When I buy a side of beef ("cow pool") and pay for processing, what am I entitled to?
Hello, Recently I purchased a half of a cow from a local rancher who delivered the animal to a local butcher for processing. I paid the rancher directly based on the hanging weight and will pay the butcher an additional per pound fee for processing when I pick up the packaged meat. I am writing to you in hopes of getting a better understanding of what I am entitled to as the owner and what expectations are reasonable as the customer. currently the animal is hanging in the butchers cooler, aging. Per their request, I sent them my processing instructions. The butcher is now resisting some of my requests for cuts, which, I was told, were "unusual," "unfamiliar," and in one case, “not legally available for sale” (specifically, “sweet breads”). I based my processing request on this butcher cut chart (https://www.beefitswhatsfordinner.com/cuts/cut-charts) and also this video (https://www.youtube.com/watch?v=WrOzwoMKzH4). The butchers initial response surprised for the following reasons: 1) the butcher assured beforehand me that I could make a full list of "custom cut requests (this shop advertises itself as a "custom-processer" specializing in "cutting steaks, chops and roasts to [customer] specifications”); 2) I thought that beef cuts were somewhat standardized for USDA-registered processors; and 3) as the owner of the animal (half the animal), I thought I was legally entitled to whatever pieces I am willing to pay to have processed (except the brain, I assume).
Washtenaw County Michigan
Custom processors typically cut beef into more traditional cuts (i.e. chuck steaks/roasts) of beef than some of the newer beef cuts that are available from larger processors (i.e. ranch, Denver, and flat iron steaks). Some of these cutting differences are a result of the butcher's cutting experience and some of them are based on when and how the carcass is broken down into cuts. Beef carcasses at a larger processor are typically cut into subprimal cuts within 24-48 hours after harvest and then the subprimal cuts are aged in vacuum packaged bags (also called wet aging). Custom processors leave the animals age by hanging the whole carcass for 7 to 14 days (also known as dry aging) that is associated with improved flavor intensity as one of the major benefits. Some of the downfalls of dry aging whole carcasses is increased yield loss because more water evaporates from the carcass during this time and the fat and muscles on the carcass become harder. This can create challenges when trying to remove some of the newer beef cuts as it is harder to separate the muscles into some of the groups that the newer beef cuts utilize.
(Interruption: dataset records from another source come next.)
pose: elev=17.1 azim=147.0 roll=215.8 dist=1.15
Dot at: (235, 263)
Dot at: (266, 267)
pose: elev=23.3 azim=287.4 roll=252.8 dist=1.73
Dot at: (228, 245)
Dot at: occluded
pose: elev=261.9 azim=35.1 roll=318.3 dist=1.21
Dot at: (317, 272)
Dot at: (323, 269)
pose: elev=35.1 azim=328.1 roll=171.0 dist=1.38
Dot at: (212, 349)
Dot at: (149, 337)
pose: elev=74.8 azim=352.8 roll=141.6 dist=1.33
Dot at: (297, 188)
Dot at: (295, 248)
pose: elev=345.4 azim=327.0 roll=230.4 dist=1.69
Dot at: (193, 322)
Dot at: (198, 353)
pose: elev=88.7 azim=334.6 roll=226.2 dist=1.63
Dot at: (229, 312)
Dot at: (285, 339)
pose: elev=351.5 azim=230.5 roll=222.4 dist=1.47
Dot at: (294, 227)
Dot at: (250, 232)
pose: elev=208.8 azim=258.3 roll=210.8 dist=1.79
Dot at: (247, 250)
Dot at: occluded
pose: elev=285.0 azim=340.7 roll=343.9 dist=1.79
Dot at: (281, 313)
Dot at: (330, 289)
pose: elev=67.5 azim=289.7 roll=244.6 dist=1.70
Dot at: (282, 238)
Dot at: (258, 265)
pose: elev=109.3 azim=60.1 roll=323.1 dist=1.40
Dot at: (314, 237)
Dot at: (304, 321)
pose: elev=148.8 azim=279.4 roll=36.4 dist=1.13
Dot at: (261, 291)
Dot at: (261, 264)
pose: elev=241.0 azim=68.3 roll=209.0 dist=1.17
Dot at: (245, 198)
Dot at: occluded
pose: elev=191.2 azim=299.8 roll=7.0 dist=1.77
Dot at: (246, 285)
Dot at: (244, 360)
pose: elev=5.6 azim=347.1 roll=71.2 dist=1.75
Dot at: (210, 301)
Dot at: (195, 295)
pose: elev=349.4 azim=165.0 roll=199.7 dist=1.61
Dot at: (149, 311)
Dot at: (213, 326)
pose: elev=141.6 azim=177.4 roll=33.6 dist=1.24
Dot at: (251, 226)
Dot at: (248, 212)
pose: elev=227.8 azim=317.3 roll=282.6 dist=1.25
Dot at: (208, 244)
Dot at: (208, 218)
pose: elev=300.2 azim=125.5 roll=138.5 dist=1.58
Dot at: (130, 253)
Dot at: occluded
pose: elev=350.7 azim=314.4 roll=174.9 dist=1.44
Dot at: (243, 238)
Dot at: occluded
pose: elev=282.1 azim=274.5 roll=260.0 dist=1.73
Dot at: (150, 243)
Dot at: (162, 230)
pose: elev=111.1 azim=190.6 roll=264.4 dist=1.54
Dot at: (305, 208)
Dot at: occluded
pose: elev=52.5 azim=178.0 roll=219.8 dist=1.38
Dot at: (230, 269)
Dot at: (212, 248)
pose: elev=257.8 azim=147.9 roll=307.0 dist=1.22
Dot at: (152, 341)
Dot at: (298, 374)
Also, not all cuts of beef can be obtained from one side of beef, as explained in this article: https://www.canr.msu.edu/news/beginners_guide_to_freezer_beef_processing
There are cutting guides available, https://www.beefitswhatsfordinner.com/cutting-guides/search?Take=10&SortItem=, that may assist the butcher with determining which cuts you are requesting. Although there are standardized cuts of beef, many cuts have regional or alternative names (i.e. English roast, sizzler steak). Thus, some of the confusion/unfamiliarity could be based on the name of the cut.
In terms of the sweetbreads (thymus gland), these are edible by-products/variety meats but they are not commonly removed at custom processors as most customers are not interested in them and this request would need to be known at the time of harvest because they need to be handled in a special way for quality and safety reasons. There are some by-products that are not legally able to be allowed into the foodchain, including some other glands. This list expands based on the age of the animal, over 30 months of age, as well.